## The task
An exact copy of the data below is needed; please leave out any pictures.

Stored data
━━━━━━━━━━

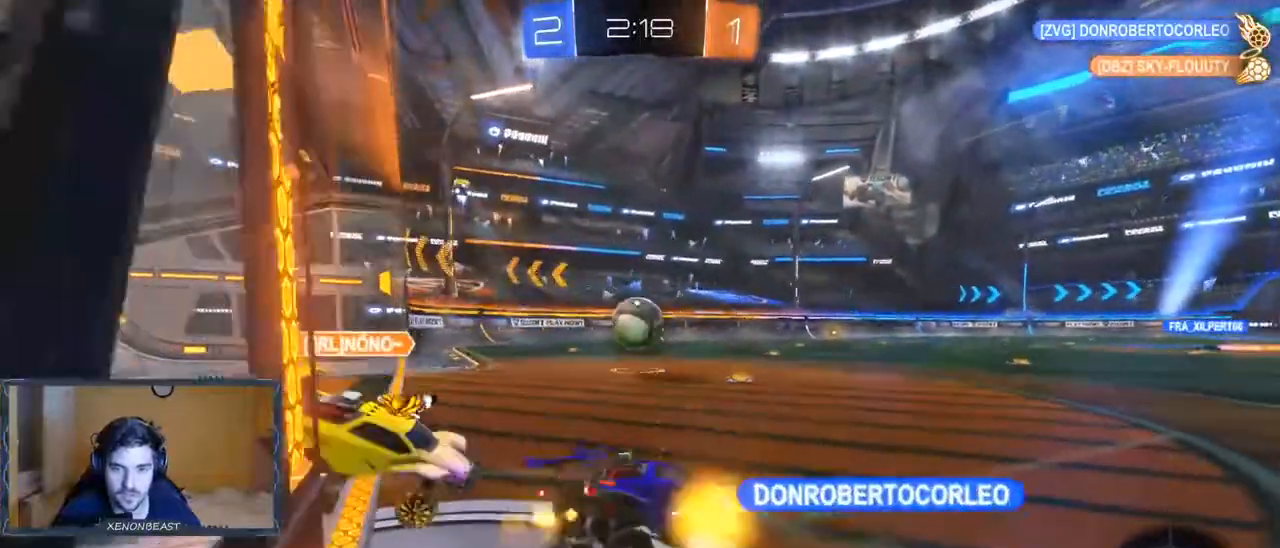
{"buttons": ["R2"], "left_stick": "right", "right_stick": "center", "events": [[17, "left_stick", "center"], [450, "left_stick", "right"]]}
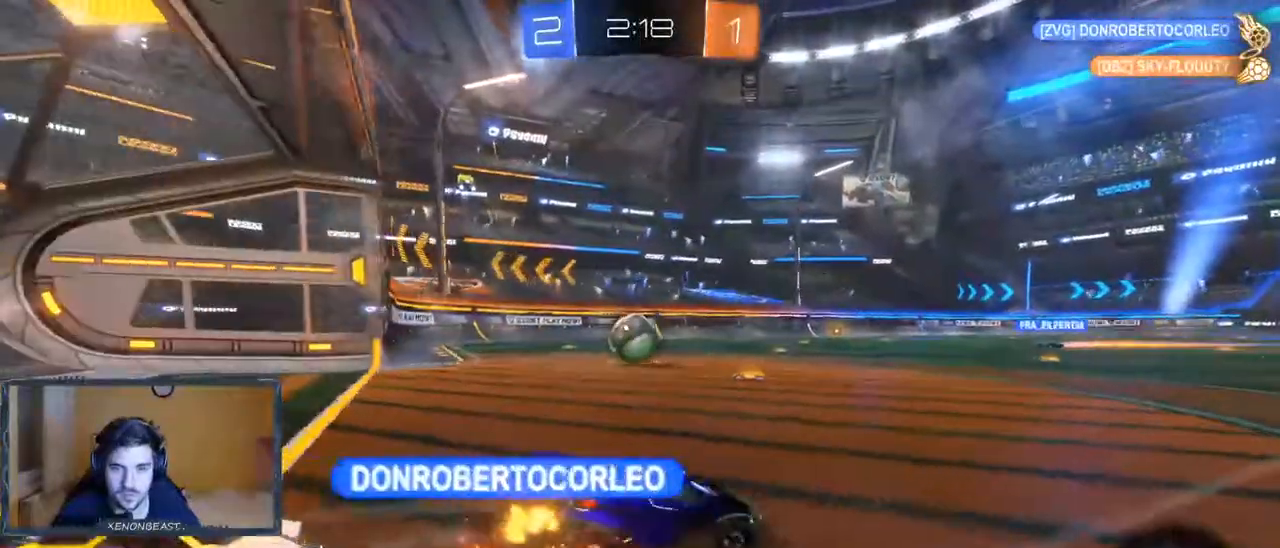
{"buttons": ["R2"], "left_stick": "center", "right_stick": "center", "events": [[167, "left_stick", "center"]]}
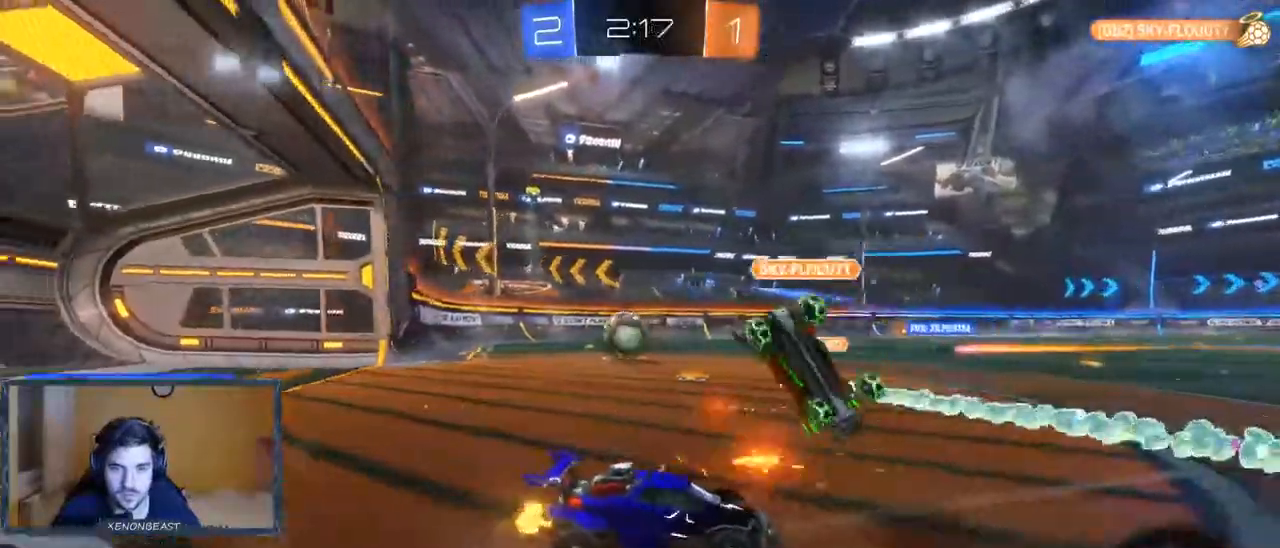
{"buttons": ["R2"], "left_stick": "left", "right_stick": "center", "events": [[250, "left_stick", "left"]]}
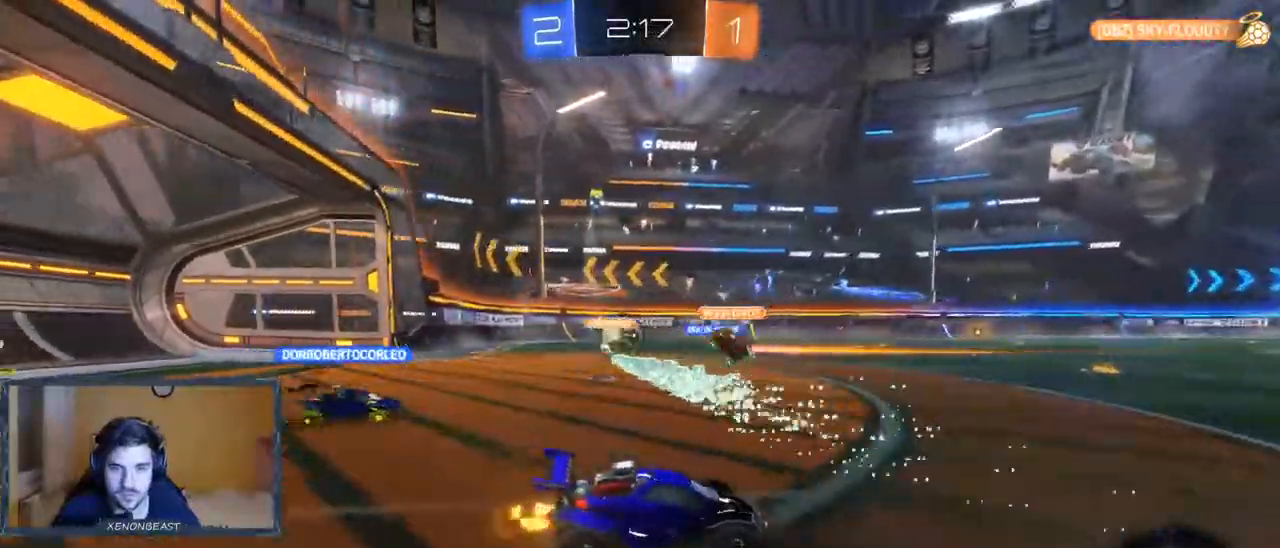
{"buttons": ["R2"], "left_stick": "center", "right_stick": "center", "events": [[500, "left_stick", "center"]]}
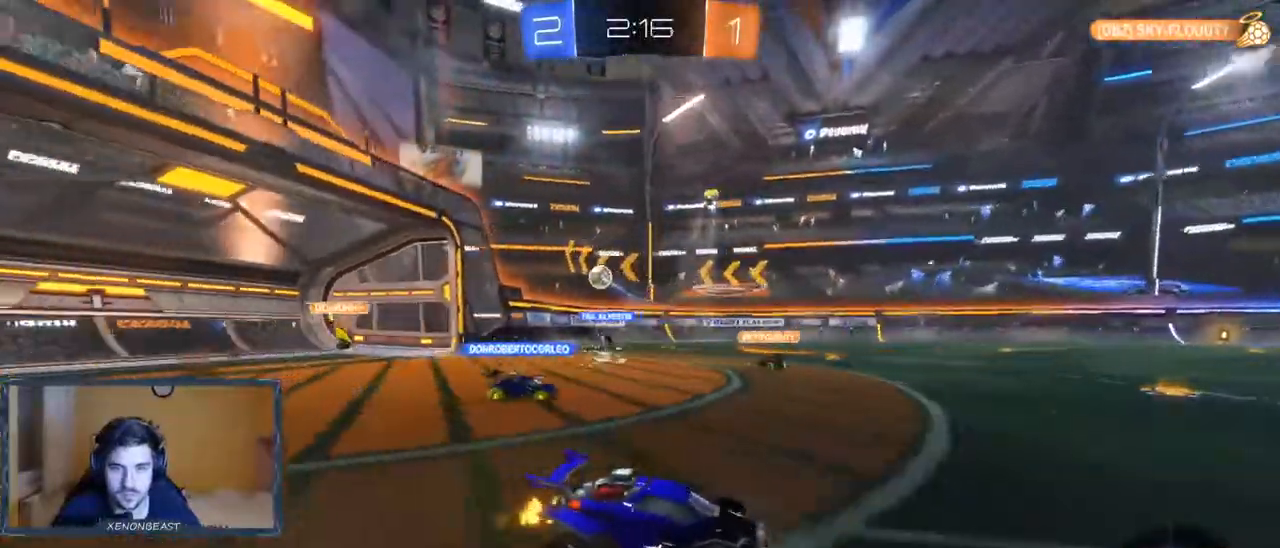
{"buttons": ["R2"], "left_stick": "center", "right_stick": "center", "events": [[333, "left_stick", "right"], [483, "left_stick", "center"]]}
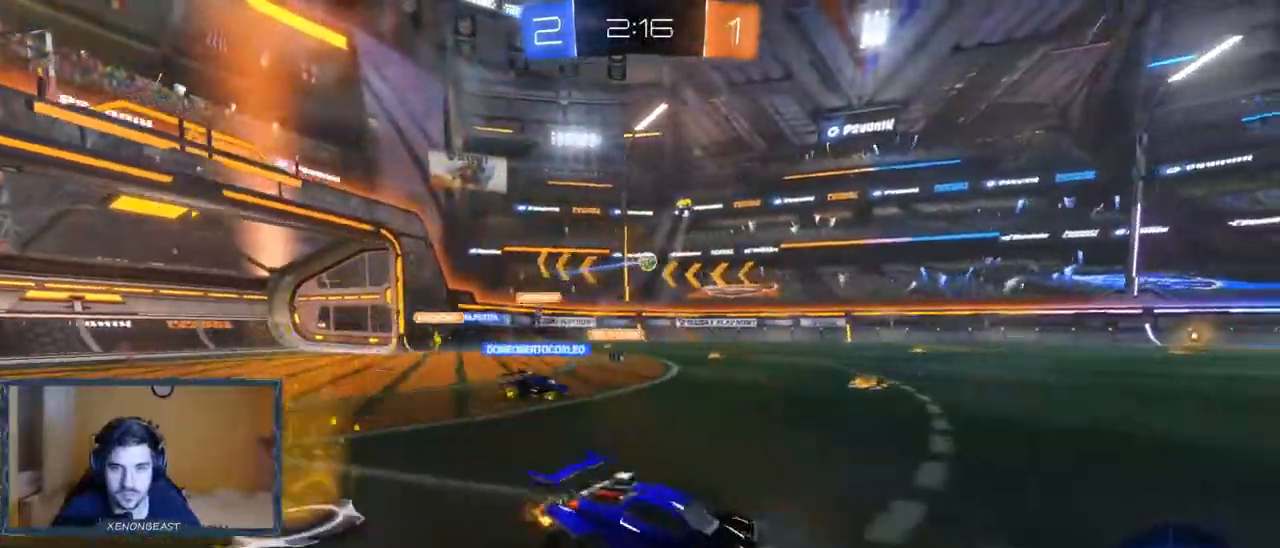
{"buttons": ["A", "R2"], "left_stick": "up-left", "right_stick": "center", "events": [[233, "left_stick", "right"], [383, "A", "down"], [417, "left_stick", "up-left"]]}
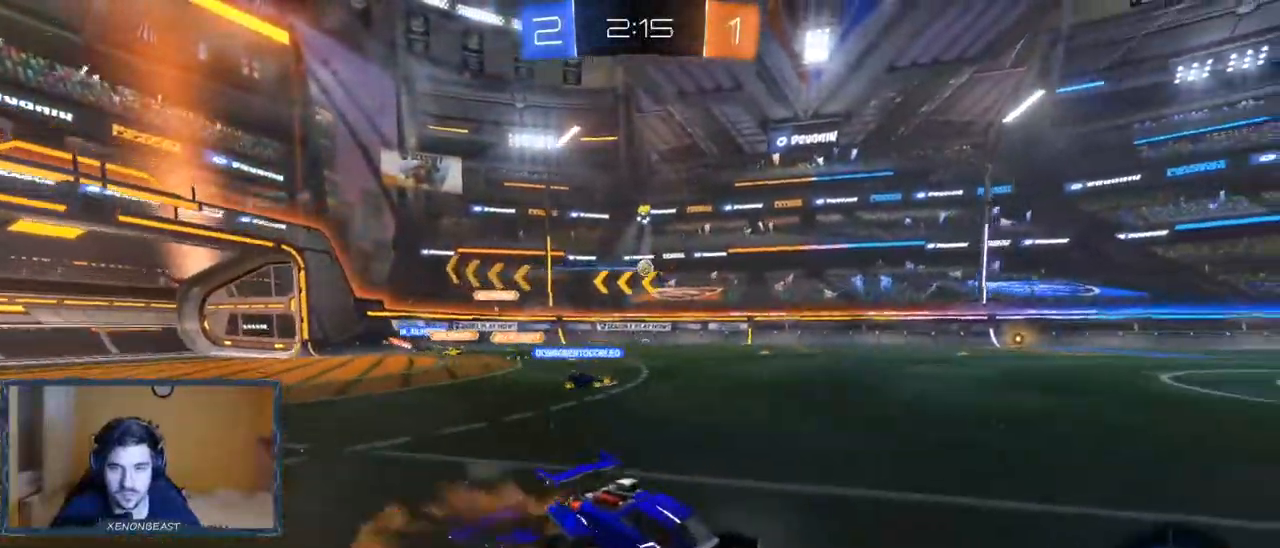
{"buttons": ["R2"], "left_stick": "center", "right_stick": "center", "events": [[167, "A", "up"], [167, "left_stick", "up"], [283, "left_stick", "center"], [317, "Y", "down"], [417, "Y", "up"]]}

━━━━━━━━━━

## Expected answer
{"buttons": ["R2"], "left_stick": "right", "right_stick": "center", "events": [[17, "left_stick", "center"], [450, "left_stick", "right"]]}
{"buttons": ["R2"], "left_stick": "center", "right_stick": "center", "events": [[167, "left_stick", "center"]]}
{"buttons": ["R2"], "left_stick": "left", "right_stick": "center", "events": [[250, "left_stick", "left"]]}
{"buttons": ["R2"], "left_stick": "center", "right_stick": "center", "events": [[500, "left_stick", "center"]]}
{"buttons": ["R2"], "left_stick": "center", "right_stick": "center", "events": [[333, "left_stick", "right"], [483, "left_stick", "center"]]}
{"buttons": ["A", "R2"], "left_stick": "up-left", "right_stick": "center", "events": [[233, "left_stick", "right"], [383, "A", "down"], [417, "left_stick", "up-left"]]}
{"buttons": ["R2"], "left_stick": "center", "right_stick": "center", "events": [[167, "A", "up"], [167, "left_stick", "up"], [283, "left_stick", "center"], [317, "Y", "down"], [417, "Y", "up"]]}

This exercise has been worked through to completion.